For nearly seven decades the WHO has been working to solve the world’s health crises. As the preeminent body within the United Nations system on health issues, the WHO’s scope and influence are second to none. With this power the WHO seeks to eradicate disease and build sustainable, healthy environments for all who share this planet. This committee will be focused on passing legislature that embodies the definition of health, as defined by WHO: “Health is a state of complete physical, mental, and social well-being and not merely the absence of disease or infirmity.” (World Health Organization Constitution)
Topic 1: Zika
In 2015, a dramatic increase in the incidence of microcephaly in Brazil caused public health officials to scramble to find an explanation. The concurrent Zika epidemic was suspected as a possible cause. A few weeks later, Zika was confirmed as the cause of the increase in microcephaly. 1 Not long after that, Zika began appearing throughout Latin America, and, in December 2015, the World Health Organization (WHO) declared Zika a Public Health Emergency of International Concern. Since then, Zika has become a household name, instilling the fear of debilitating neurological diseases into the lives of many throughout Latin America and the world. As of right now, research on the Zika virus and its effects are still ongoing. No one can know for sure whether Zika will return to its previous obscurity or explode onto the world stage as a pandemic.
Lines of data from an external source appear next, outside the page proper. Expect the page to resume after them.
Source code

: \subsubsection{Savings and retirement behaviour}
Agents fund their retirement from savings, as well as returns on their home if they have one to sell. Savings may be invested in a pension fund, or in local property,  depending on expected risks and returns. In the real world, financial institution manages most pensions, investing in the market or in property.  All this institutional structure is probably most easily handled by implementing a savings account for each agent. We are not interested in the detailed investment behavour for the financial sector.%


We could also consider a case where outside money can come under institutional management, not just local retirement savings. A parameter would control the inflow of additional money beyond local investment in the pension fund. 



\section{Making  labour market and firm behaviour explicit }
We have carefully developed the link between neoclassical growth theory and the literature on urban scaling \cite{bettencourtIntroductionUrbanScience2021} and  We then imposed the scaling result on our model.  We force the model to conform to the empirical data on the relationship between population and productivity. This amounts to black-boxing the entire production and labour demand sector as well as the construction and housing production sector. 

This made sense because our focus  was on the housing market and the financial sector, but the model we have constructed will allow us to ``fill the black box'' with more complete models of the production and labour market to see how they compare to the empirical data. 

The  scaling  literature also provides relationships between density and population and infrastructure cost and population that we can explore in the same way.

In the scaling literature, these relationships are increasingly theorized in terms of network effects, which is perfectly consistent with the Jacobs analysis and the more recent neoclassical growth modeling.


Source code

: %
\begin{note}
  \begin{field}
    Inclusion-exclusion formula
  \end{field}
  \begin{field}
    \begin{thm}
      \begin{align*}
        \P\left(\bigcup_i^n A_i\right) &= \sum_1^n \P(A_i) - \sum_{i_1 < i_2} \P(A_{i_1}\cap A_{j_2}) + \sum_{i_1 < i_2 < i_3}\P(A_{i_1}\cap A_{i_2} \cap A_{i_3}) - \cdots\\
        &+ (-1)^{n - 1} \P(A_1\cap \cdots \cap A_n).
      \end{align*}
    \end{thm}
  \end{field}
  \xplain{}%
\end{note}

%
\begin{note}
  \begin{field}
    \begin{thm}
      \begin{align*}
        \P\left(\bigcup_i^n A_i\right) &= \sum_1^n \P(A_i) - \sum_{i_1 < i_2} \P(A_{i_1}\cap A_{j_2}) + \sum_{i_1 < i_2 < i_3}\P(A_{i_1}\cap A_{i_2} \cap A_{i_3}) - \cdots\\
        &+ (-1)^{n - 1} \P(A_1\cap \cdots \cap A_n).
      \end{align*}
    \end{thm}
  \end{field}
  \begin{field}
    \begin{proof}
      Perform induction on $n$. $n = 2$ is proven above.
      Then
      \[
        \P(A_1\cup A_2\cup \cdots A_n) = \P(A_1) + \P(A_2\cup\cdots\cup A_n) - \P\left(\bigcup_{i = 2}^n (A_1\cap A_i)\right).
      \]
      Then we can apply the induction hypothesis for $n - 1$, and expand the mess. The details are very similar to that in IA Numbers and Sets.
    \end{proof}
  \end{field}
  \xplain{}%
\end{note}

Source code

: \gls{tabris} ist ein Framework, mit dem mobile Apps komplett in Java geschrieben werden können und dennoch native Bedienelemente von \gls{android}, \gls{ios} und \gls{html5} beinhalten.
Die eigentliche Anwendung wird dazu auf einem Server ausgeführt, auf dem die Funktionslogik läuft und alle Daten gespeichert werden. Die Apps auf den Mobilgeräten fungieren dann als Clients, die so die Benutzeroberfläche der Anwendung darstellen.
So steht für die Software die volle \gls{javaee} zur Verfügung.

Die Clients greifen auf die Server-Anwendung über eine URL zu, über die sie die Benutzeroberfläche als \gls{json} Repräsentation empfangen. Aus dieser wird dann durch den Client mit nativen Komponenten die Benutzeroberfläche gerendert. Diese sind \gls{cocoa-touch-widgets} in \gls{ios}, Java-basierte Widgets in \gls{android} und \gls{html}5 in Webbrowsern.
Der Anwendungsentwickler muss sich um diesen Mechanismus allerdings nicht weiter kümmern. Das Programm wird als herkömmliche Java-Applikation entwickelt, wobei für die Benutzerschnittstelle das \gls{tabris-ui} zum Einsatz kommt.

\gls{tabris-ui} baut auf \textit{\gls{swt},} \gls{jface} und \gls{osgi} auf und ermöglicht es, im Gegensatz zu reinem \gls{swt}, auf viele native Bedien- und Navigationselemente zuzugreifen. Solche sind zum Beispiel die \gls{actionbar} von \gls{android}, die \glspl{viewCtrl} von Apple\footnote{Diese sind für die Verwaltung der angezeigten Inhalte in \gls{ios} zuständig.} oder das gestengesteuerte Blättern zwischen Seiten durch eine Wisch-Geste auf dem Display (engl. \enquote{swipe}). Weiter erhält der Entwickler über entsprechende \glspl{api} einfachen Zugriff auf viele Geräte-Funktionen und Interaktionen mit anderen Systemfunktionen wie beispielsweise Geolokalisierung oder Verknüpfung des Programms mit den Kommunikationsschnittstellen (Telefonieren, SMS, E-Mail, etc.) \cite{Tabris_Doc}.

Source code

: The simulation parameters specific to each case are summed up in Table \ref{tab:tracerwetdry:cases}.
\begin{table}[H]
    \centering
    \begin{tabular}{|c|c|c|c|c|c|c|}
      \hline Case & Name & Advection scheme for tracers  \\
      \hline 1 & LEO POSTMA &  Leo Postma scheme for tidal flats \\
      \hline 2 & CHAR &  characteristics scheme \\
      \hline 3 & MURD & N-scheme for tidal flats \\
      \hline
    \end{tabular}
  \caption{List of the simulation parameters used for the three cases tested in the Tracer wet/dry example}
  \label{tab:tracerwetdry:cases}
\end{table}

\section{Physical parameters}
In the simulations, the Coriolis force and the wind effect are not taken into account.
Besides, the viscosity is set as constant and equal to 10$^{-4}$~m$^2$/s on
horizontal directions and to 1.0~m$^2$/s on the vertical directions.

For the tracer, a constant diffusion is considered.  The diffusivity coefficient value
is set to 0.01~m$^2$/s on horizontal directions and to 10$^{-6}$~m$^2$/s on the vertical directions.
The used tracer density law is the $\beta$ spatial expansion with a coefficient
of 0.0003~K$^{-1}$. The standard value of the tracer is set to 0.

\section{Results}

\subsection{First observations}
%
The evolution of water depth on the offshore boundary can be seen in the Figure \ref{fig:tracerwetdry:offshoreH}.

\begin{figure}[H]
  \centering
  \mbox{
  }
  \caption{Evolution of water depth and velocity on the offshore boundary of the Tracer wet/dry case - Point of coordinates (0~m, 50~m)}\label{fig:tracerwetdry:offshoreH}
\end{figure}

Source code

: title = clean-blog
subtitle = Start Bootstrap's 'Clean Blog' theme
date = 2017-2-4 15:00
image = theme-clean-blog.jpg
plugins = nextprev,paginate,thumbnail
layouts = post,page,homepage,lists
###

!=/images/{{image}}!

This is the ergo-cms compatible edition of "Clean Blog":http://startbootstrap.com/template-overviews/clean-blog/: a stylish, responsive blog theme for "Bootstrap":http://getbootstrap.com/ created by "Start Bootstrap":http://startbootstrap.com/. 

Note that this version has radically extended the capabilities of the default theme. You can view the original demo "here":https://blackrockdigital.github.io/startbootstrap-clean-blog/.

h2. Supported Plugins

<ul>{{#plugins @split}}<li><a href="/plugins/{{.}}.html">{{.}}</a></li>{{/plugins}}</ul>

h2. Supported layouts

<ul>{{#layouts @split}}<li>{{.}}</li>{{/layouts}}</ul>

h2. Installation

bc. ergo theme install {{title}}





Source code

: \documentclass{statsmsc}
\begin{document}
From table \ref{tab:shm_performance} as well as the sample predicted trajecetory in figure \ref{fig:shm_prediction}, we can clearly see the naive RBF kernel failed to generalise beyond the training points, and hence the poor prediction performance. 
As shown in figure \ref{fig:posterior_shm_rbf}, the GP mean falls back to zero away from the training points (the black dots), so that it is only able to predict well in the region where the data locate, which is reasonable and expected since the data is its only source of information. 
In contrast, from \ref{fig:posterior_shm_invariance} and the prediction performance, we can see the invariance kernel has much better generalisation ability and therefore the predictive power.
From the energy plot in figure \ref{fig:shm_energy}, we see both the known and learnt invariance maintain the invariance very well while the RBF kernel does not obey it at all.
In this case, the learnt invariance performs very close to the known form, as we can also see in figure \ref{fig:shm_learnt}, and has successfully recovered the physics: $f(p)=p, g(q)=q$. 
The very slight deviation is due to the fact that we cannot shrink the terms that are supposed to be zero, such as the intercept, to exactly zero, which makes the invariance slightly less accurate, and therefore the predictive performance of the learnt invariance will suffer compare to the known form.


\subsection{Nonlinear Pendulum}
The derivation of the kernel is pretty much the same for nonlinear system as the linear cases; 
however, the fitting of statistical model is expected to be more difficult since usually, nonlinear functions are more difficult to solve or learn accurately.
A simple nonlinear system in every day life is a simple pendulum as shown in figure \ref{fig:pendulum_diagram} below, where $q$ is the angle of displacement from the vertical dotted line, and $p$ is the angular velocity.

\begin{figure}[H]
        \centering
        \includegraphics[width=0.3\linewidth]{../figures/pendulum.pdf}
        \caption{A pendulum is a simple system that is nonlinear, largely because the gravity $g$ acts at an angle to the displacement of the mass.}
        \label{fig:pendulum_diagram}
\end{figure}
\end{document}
Topic 2: Ambient Air Pollution
The WHO estimates 23% of all global deaths are linked to environmental risks such as air, water and soil pollution, chemical exposures, climate change and ultraviolent radiation. This committee will focus on solving one facet of this challenging problem: ambient air pollution. There is an estimated 7 million deaths— 1/8 the total global deaths— due to air pollution exposure, 3.7 million of these are due to ambient (outdoor) pollution. 2 Ambient pollution is caused by pollutants like particulate matter (PM), ozone (O 3 ), nitrogen dioxide (NO 2 ), and sulfur dioxide (SO 2 ), which affect the outdoor air quality. We will examine the sources of ambient pollution, its distribution across the globe, its health effects, and current and future solutions to this public health problem.